What you should do
Each line holding the string "período" is to be copied from the data.

Data listing
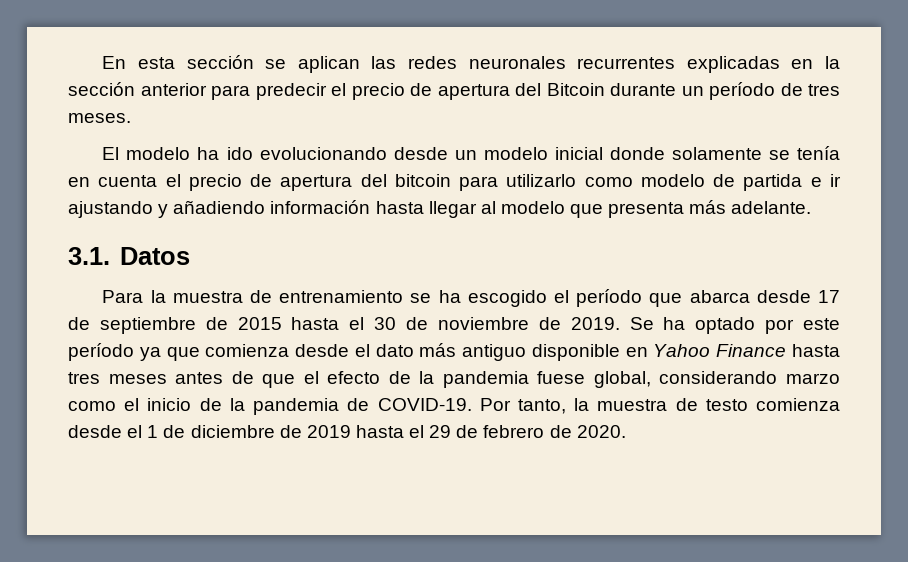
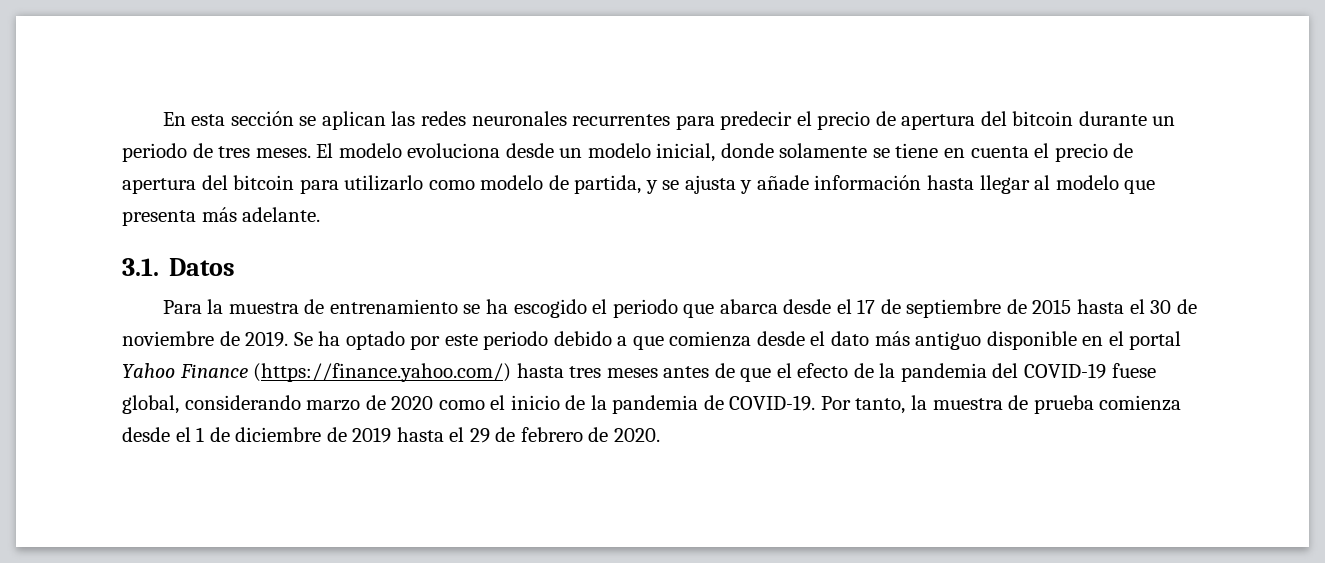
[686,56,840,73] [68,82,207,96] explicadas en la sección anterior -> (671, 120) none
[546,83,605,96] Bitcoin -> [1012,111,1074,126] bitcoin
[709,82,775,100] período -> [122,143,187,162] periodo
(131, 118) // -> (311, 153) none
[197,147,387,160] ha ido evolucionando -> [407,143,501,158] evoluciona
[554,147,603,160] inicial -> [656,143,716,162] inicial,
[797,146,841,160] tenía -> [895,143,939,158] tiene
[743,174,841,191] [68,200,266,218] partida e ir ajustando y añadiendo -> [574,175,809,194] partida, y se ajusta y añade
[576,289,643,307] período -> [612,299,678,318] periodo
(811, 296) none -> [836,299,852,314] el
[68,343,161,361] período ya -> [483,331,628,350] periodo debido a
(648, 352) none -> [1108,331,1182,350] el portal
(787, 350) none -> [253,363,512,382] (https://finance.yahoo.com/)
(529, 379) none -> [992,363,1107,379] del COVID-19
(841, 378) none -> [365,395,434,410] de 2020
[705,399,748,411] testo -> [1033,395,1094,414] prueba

* * *

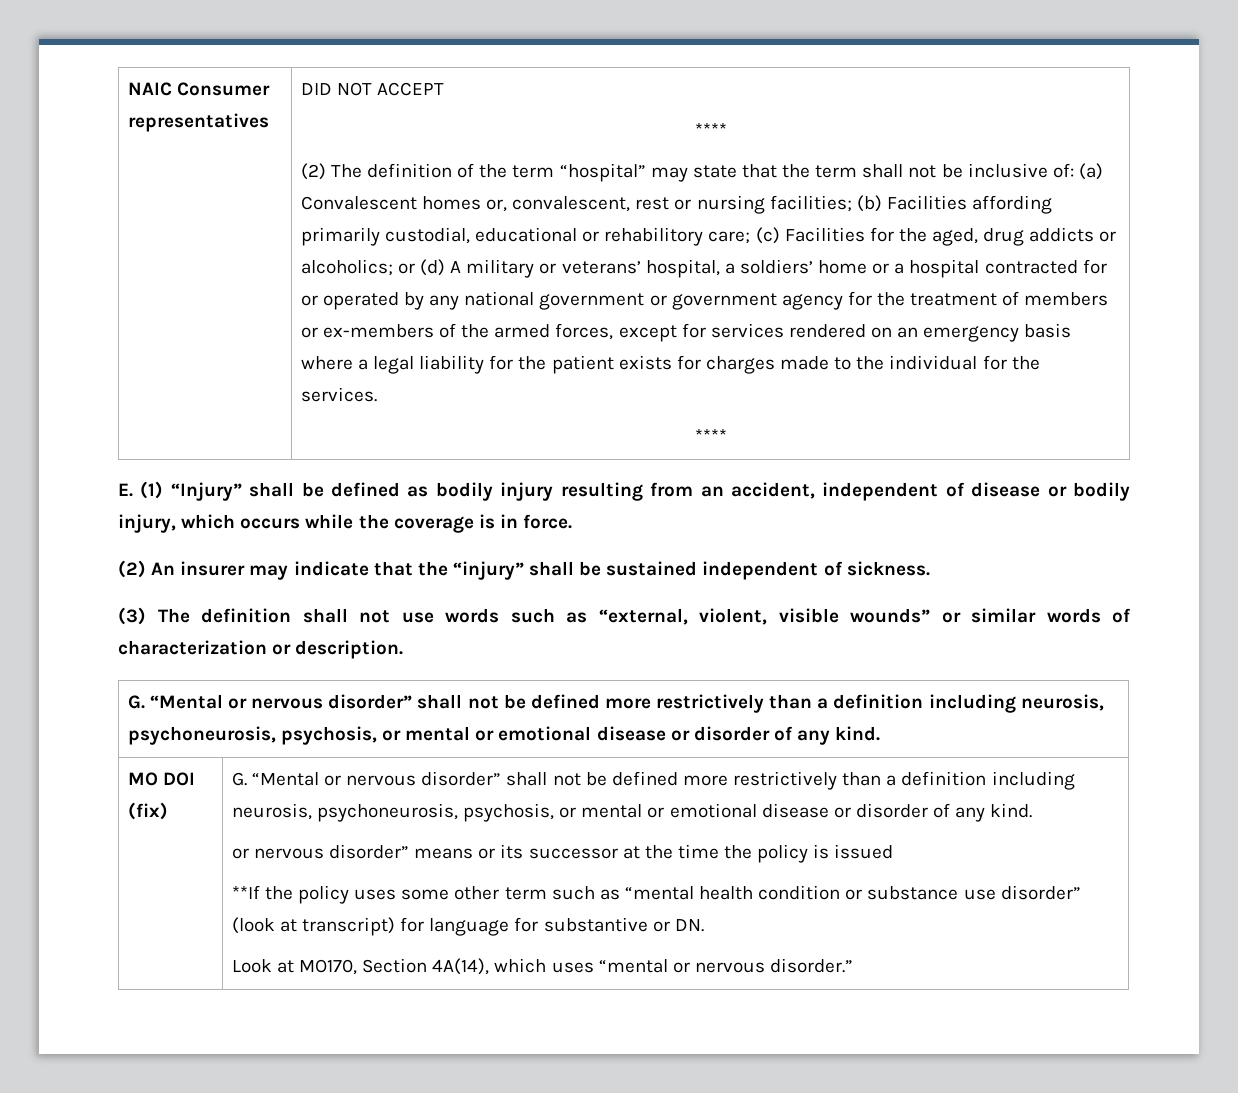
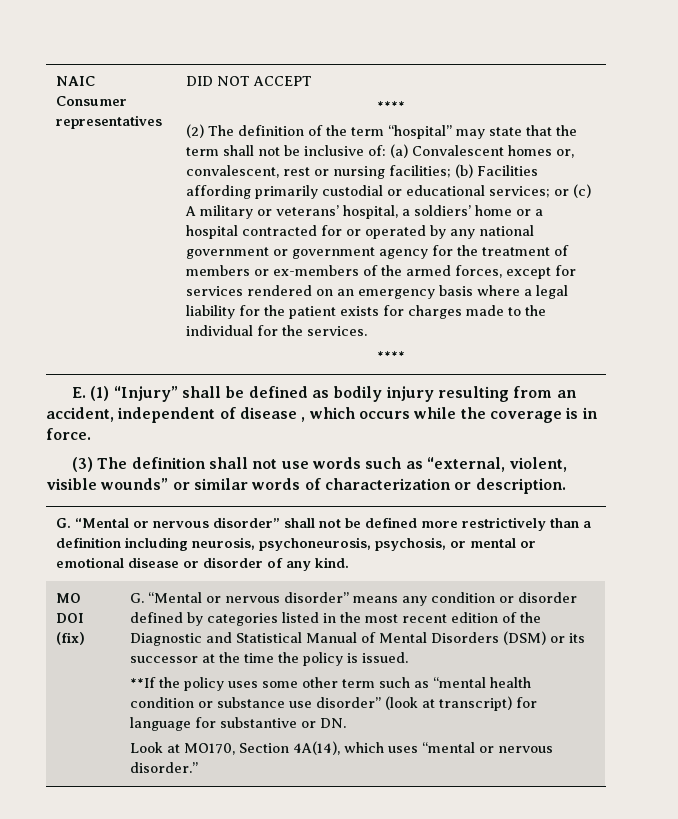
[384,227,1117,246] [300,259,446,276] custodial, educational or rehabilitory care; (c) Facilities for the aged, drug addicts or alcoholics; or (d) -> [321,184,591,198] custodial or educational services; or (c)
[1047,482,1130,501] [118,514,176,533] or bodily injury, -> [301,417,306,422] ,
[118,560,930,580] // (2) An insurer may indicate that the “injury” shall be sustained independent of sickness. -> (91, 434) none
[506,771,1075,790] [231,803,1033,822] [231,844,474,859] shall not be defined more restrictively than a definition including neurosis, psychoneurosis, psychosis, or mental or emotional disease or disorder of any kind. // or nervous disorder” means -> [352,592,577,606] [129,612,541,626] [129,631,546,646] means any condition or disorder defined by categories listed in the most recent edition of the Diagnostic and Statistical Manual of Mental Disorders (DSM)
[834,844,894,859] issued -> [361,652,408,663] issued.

---

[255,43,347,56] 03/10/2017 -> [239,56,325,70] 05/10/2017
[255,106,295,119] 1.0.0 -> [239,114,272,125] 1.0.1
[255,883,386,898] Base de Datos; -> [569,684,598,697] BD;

Exercise answer
[709,82,775,100] período -> [122,143,187,162] periodo
[576,289,643,307] período -> [612,299,678,318] periodo
[68,343,161,361] período ya -> [483,331,628,350] periodo debido a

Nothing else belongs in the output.